Слишком многие люди оказались лишены возможности высказаться и выброшены из квазипубличного киберпространства
Недавно я рассказывал о том, как белому националисту Ричарду Спенсеру не дали выступить в Университете штата Огайо. Данный случай подпадает под Первую поправку к Конституции, однако университет ищет лазейку, чтобы лишить тех, кто им не нравится, возможности высказывать своё мнение.
К счастью, Университет штата Огайо ждёт судебный иск. Однако в киберпространстве (которое Энтони Кеннеди назвал «бескрайними просторами демократии в интернете в целом и в социальных сетях в частности») всё не так просто. Там доступ к идеям контролируется корпорациями с их пользовательскими соглашениями. Спрятавшись за своим статусом частных компаний, квазипубличные форумы в Twitter, Facebook и Google, а также их предшественники и последователи обходят Первую поправку и присваивают себе право решать, что должны говорить, читать и, соответственно, думать люди. Именно они превратились в тех цензоров, появления которых опасались отцы-основатели.
Пришло время применить Первую поправку к квазипубличным структурам.
Сфера применения Первой поправки последовательно расширялась. На начальном этапе она действовала только на федеральном уровне и не распространялась на власти штатов. На уровне штатов она стала применяться только после Гражданской войны и целой череды судебных разбирательств, которые продолжались ещё в первой половине XX века. Так что в те времена, когда Университет штата Огайо создавался, он вполне смог бы запретить кому-то выступать на своей территории и ему ничего за это не было бы.
На самом деле ситуация изменилась только сравнительно недавно. Только в 1995 году Верховный суд вынес постановление, согласно которому распределение университетской финансовой помощи среди студенческих изданий подпадает под действие Первой поправки, запрещающей дискриминацию на основании убеждений. Ещё одно расширение сферы применения Первой поправки произошло в 1950-е годы, когда Верховный суд решил, что её действие распространяется и на нетрадиционные виды высказываний, в том числе наготу и рекламные тексты.
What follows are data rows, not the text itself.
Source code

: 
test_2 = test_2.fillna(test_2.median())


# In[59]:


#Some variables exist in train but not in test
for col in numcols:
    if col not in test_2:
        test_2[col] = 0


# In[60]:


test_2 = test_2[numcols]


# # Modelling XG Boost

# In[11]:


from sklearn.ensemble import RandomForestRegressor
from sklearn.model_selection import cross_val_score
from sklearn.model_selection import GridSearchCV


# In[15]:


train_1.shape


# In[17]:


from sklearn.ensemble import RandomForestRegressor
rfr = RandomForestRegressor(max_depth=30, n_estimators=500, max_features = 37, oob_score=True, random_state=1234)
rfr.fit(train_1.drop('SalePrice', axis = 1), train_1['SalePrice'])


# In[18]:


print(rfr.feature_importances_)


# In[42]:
Проблема сегодня заключается в том, что, когда вы заходите на какой-то сайт, вы автоматически принимаете кучу условий, которые накладывает на вас его пользовательское соглашение. К тому же Twitter (я понимаю, что есть много разных сайтов и приложений, но давайте для простоты договоримся, что мы будем использовать Twitter как типичного представителя всего этого множества) может интерпретировать положения этого соглашения, как ему заблагорассудится. Вот и получается, что если Верховный суд пока не считает ярлык «ксенофобии» достаточным основанием для того, чтобы ограничивать свободу слова, то Twitter может устанавливать собственные правила в зависимости от своих политических или идеологических предпочтений.
Кроме того, Twitter может запретить выражать ту или иную точку зрения, тем самым де-факто выступая проводником политики властей и игнорируя Первую поправку просто потому, что может себе это позволить. Похоже, именно это и произошло в случае с российскими СМИ RT и Sputnik, когда Twitter ввёл запрет на размещение их рекламы. В невнятном докладе (американских. — Прим.пер.) спецслужб обе организации обвинили во вмешательстве в президентские выборы 2016 года. Древняя Первая поправка не даёт федералам прогнать RT и Sputnik и отправить их обратно в Москву, а вот Twitter может буквально одним твитом перечеркнуть некогда неотъемлемые права. За блокировкой российских СМИ последовало решение запретить «агрессивные группы, разжигающий вражду контент и символику ненависти». А Google может блокировать доступ пользователей к их же документам, сохраненным на Google Drive, если сочтёт их «оскорбительными».
Twitter также временно заблокировал аккаунт консерватора Роджера Стоуна. Никакого объяснения этому не последовало, хотя блокировка, видимо, связана с гневными нецензурными твитами Стоуна в адрес CNN. Регулярно звучат призывать заблокировать аккаунт Дональда Трампа за разжигание ненависти и насилия. А левацкого сатирика заблокировали за троллинг, посчитав его призывом к насилию.
А мой аккаунт временно заблокировали в тот момент, когда я защищался от нападок антифашистов, которые грозились «всыпать нацистам». Twitter счёл мой ответ призывом к насилию, хотя, скорее всего, по критериям Верховного суда он таковым не являлся: я написал что-то вроде «если побьёте, чтобы заставить замолчать, то я дам сдачи, не сомневайтесь». Меня заблокировали на неделю. Сперва Twitter заставил меня удалить этот твит, а затем открыл мне доступ к странице только для чтения, и я наблюдал, как нападки продолжались, пока антифашистам это не наскучило. Я не мог ни заблокировать их, ни ответить. По ощущениям это было сродни тому, как если бы меня схватили какие-то здоровяки и держали, пока обидчик с удовольствием колотит.